SERVE was established in 1998 in KPK with a mission to proactively foster partnership building between communities and development partners, including governments, for poverty reduction, holistic, and sustainable development of underprivileged people through rights-based and participatory approaches. SERVE works in District D.I Khan, District Tank and South Waziristan. In education, SERVE has worked with the KPK government to provide missing facilities and improve the learning environment in government schools. SERVE also runs two of its own schools with close to 100% student and teacher attendance and superior learning outcomes. SERVE has previously worked with the Poverty Alleviation Fund and the UN.
Critical need: Keehals are an indigenous group of people, which live along river Indus, and used to travel up and down the river according to their livelihood and cultural needs. However the introduction of the Fishing Ordinance has meant that they have lost their main source of livelihood and have had to resort to begging and prostitution to make their ends meet.

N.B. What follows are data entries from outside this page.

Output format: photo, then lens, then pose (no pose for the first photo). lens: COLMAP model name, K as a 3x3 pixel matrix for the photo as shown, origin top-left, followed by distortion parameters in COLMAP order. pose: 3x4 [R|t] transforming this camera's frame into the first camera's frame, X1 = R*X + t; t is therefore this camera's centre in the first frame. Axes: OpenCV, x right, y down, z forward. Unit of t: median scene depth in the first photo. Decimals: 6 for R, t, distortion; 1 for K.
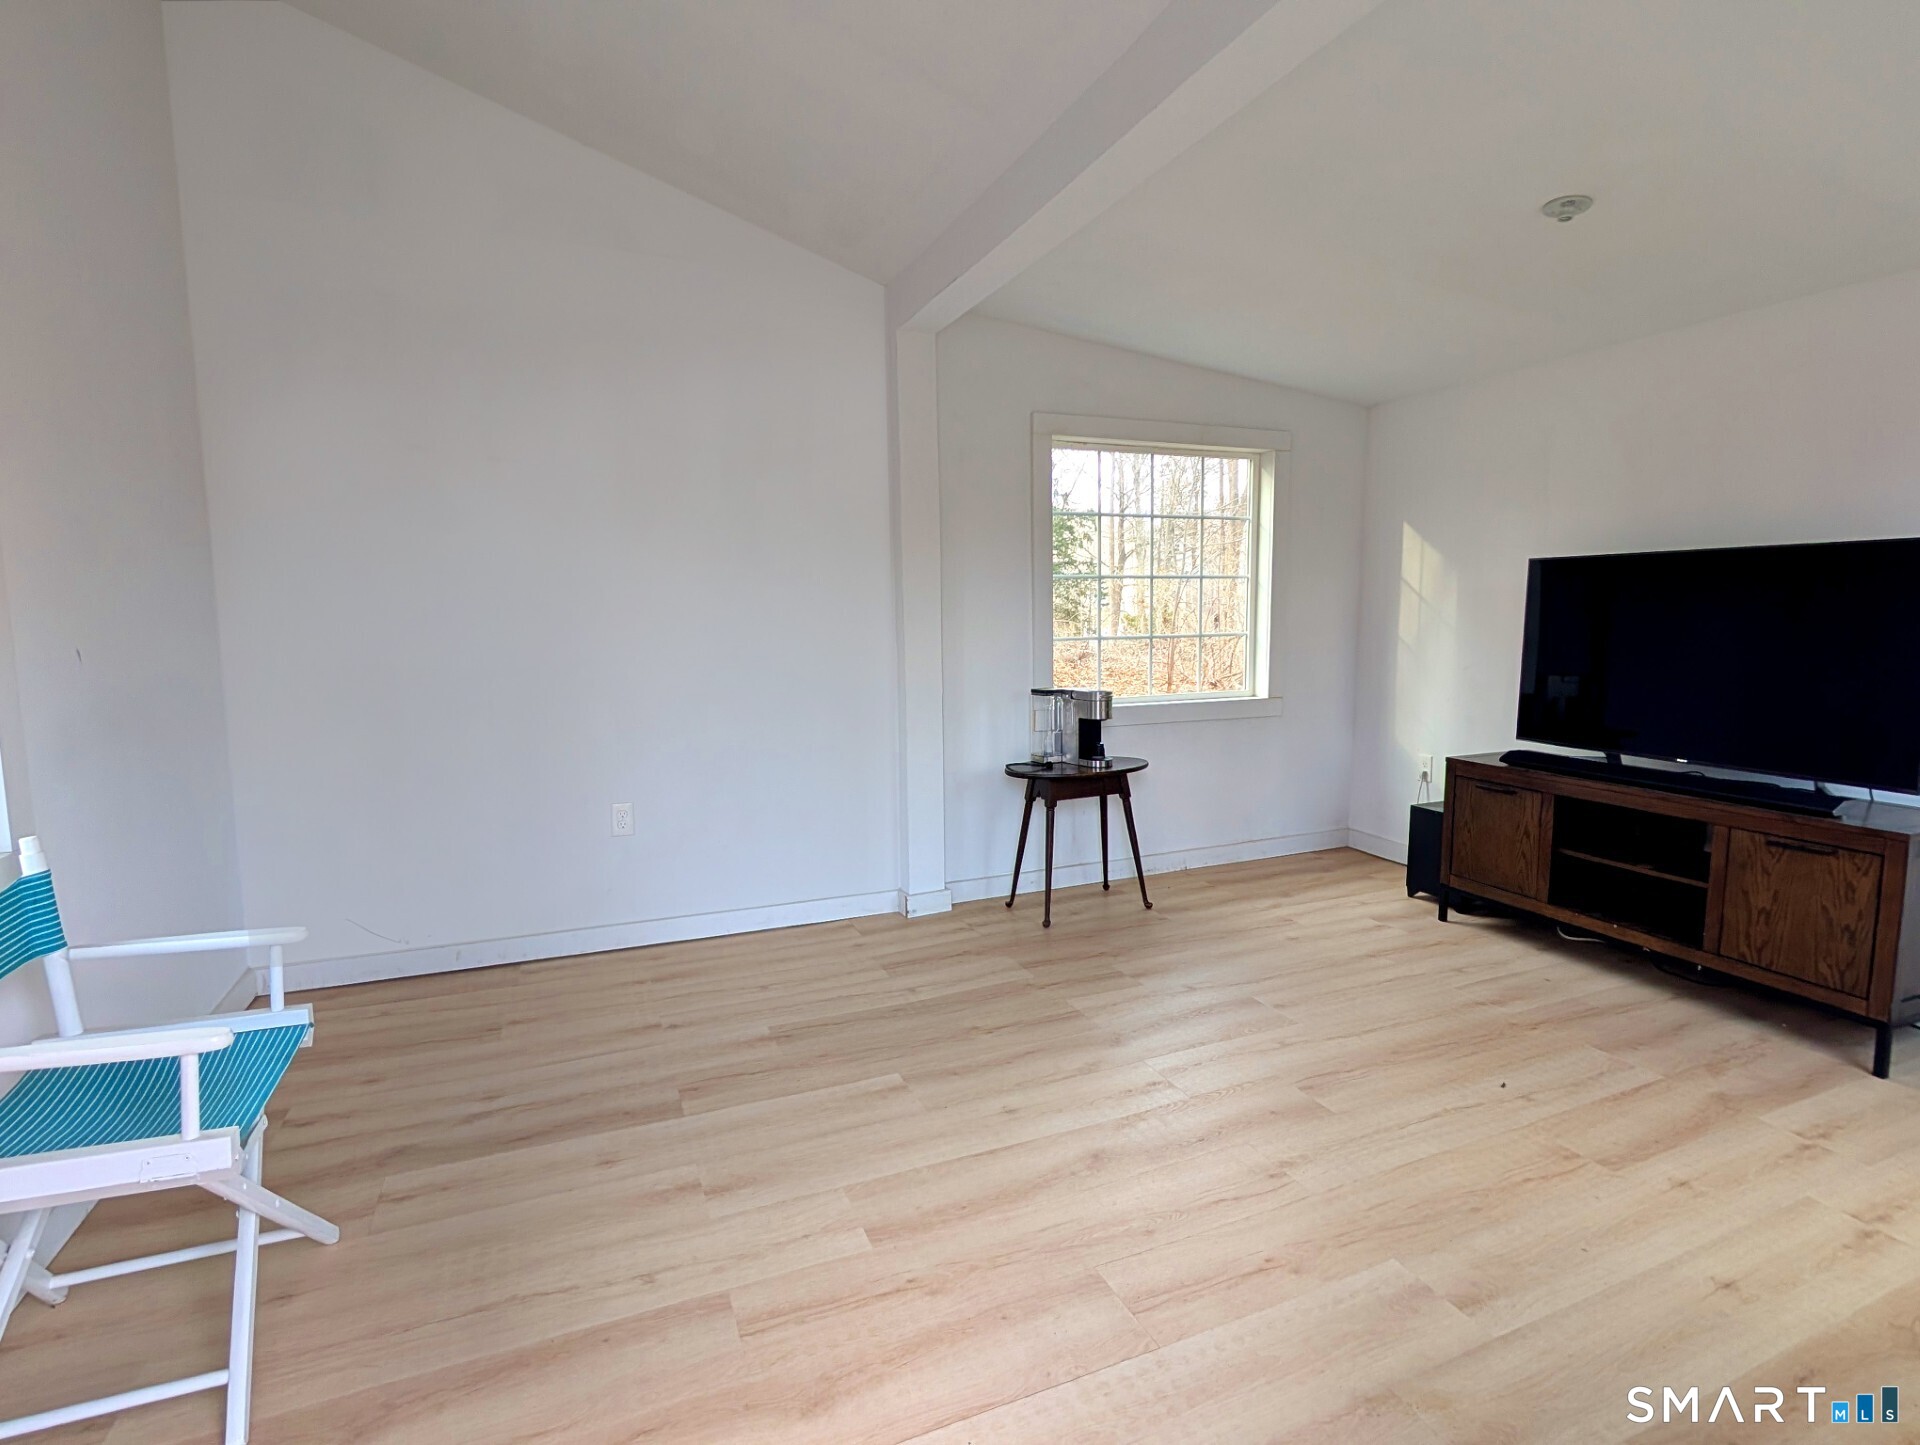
lens RADIAL K [[961.9, 0, 960.5], [0, 961.9, 743.2], [0, 0, 1]] dist [-0.001683, -0.000184]
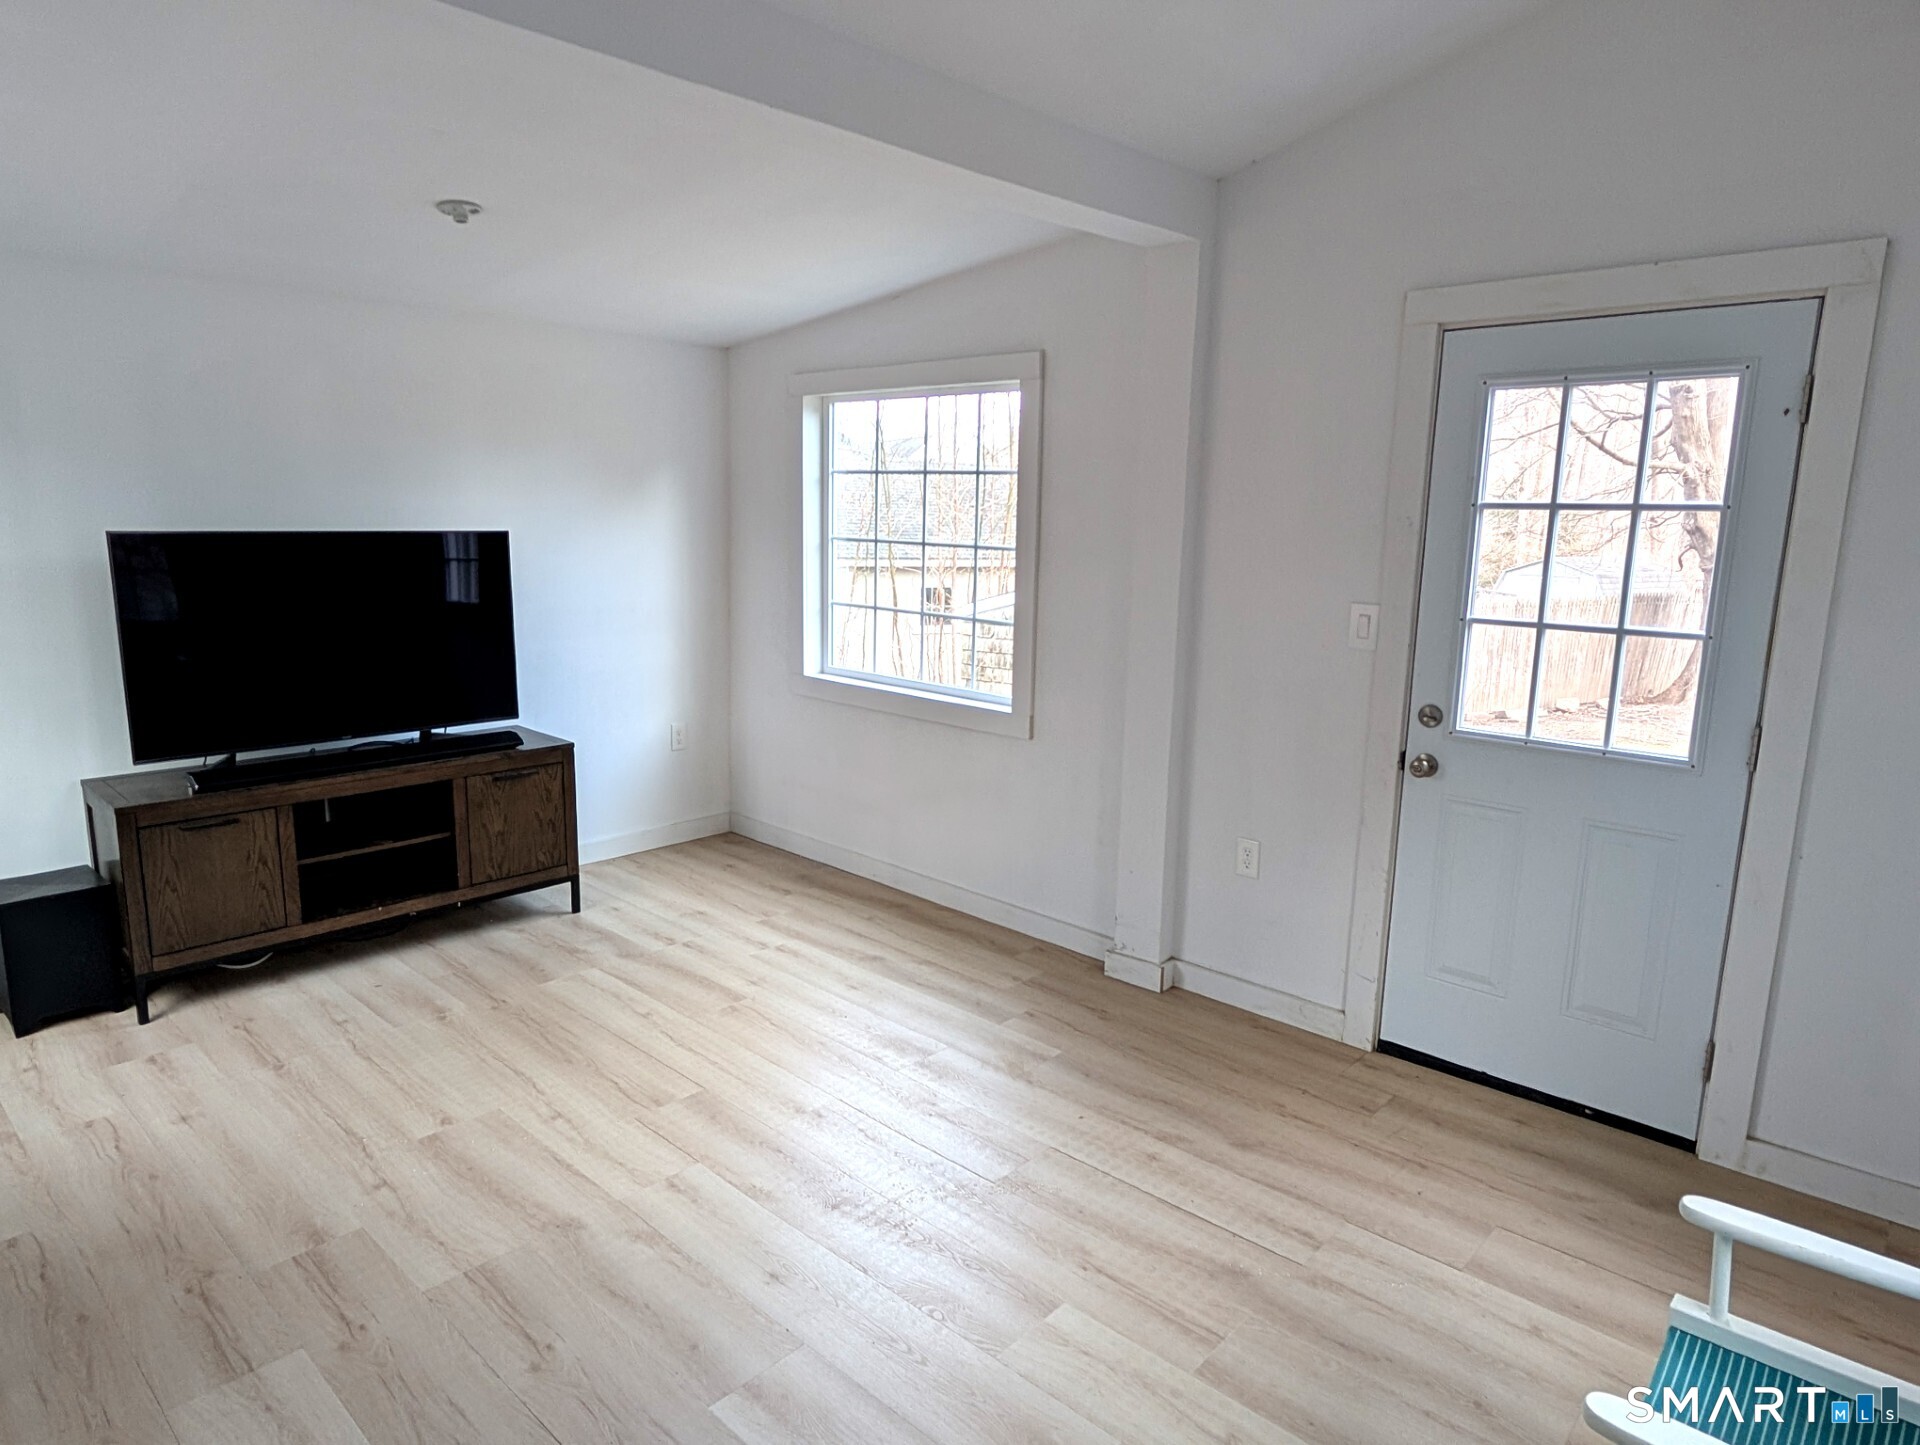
lens RADIAL K [[1160.9, 0, 960.0], [0, 1160.9, 722.5], [0, 0, 1]] dist [0.002057, 0.000228]
pose [[-0.421514, -0.171334, 0.890489, -0.715110], [0.107446, 0.965635, 0.236652, -0.252363], [-0.900434, 0.195432, -0.388619, 1.014952]]
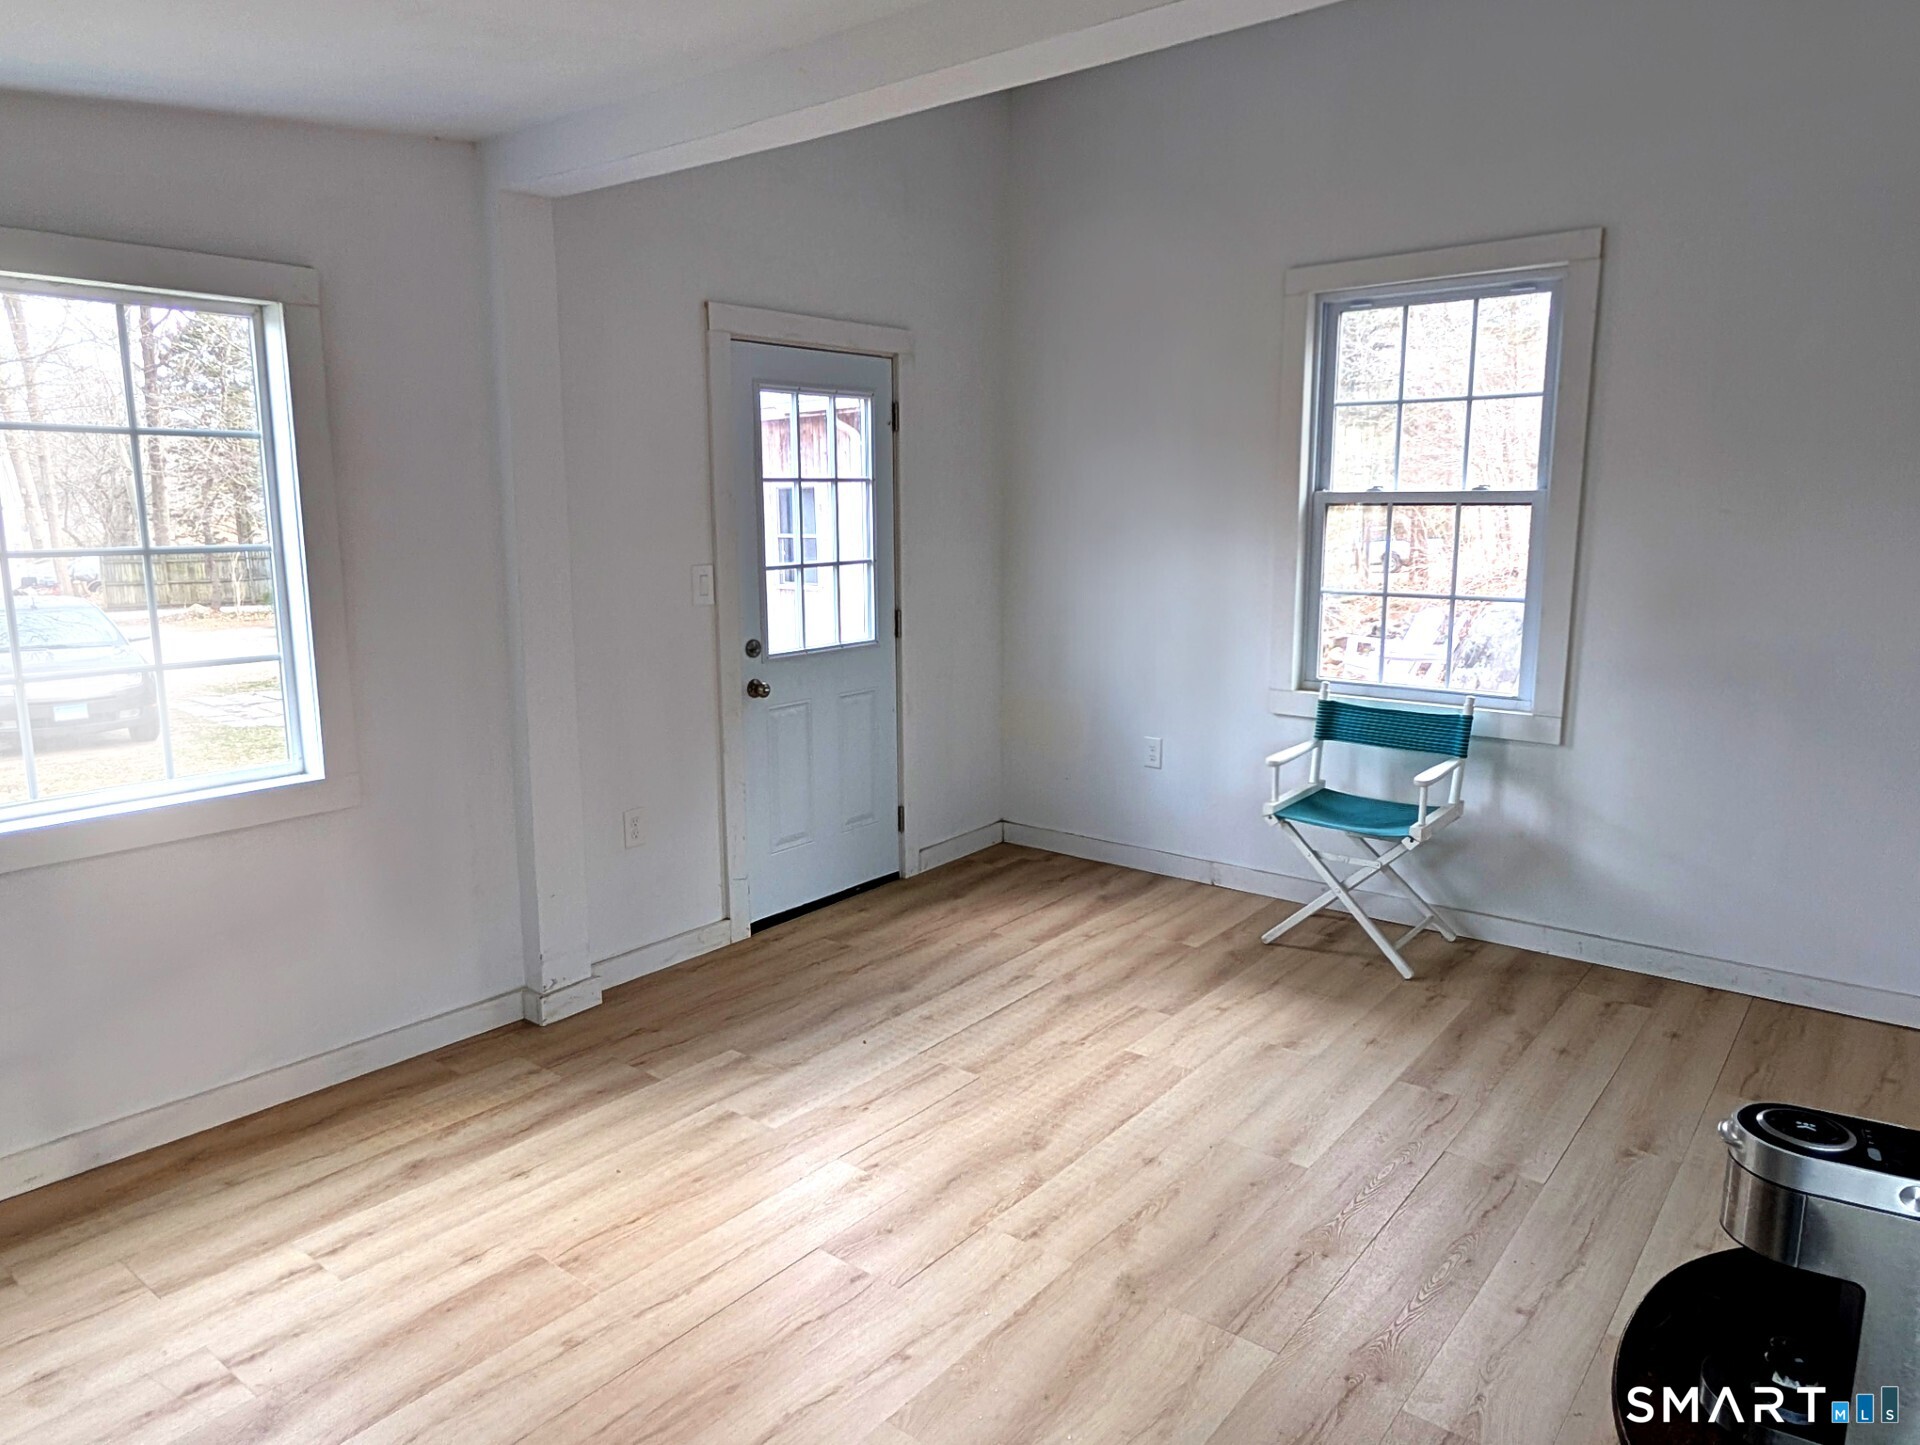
lens RADIAL K [[1225.5, 0, 959.0], [0, 1225.5, 701.3], [0, 0, 1]] dist [-0.002223, -0.001576]
pose [[-0.881405, 0.085845, -0.464496, 0.636850], [-0.056066, 0.957384, 0.283325, -0.318969], [0.469023, 0.275767, -0.839029, 1.570876]]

Social discrimination prevents the Keehals from attending mainstream schools and thus only 4 men are literate from a community of over 800 people. This school will serve as their only schooling option, which will eventually help them break the poverty cycle.
Beneficiaries/Social Return: 60-100 students, and their families (initially).
Longevity: There are approximately 300+ children in the community currently so demand for the school is high and enrolment is likely to continue to increase. The school will serve generations of the Keehals to come.
Scalability: Due to the low operating costs, this model could be scaled to target other vulnerable communities that SERVE works with.
Due Diligence Questions:
1) If the community is nomadic, what if they leave the area and the school remains idle?
The community is no longer nomadic. SERVE has been working with the community for over three years through its HID and Livelihood Enhancement program and has helped the community purchase land. The Keehals are now permanently residing in the area where the school will be constructed.
2) Will the Keehals breakaway from traditional earning methods and enroll their children in school?
ADP has received a list of 100 students from parents who wish to enroll their children immediately
3) What percent of the students will be girls?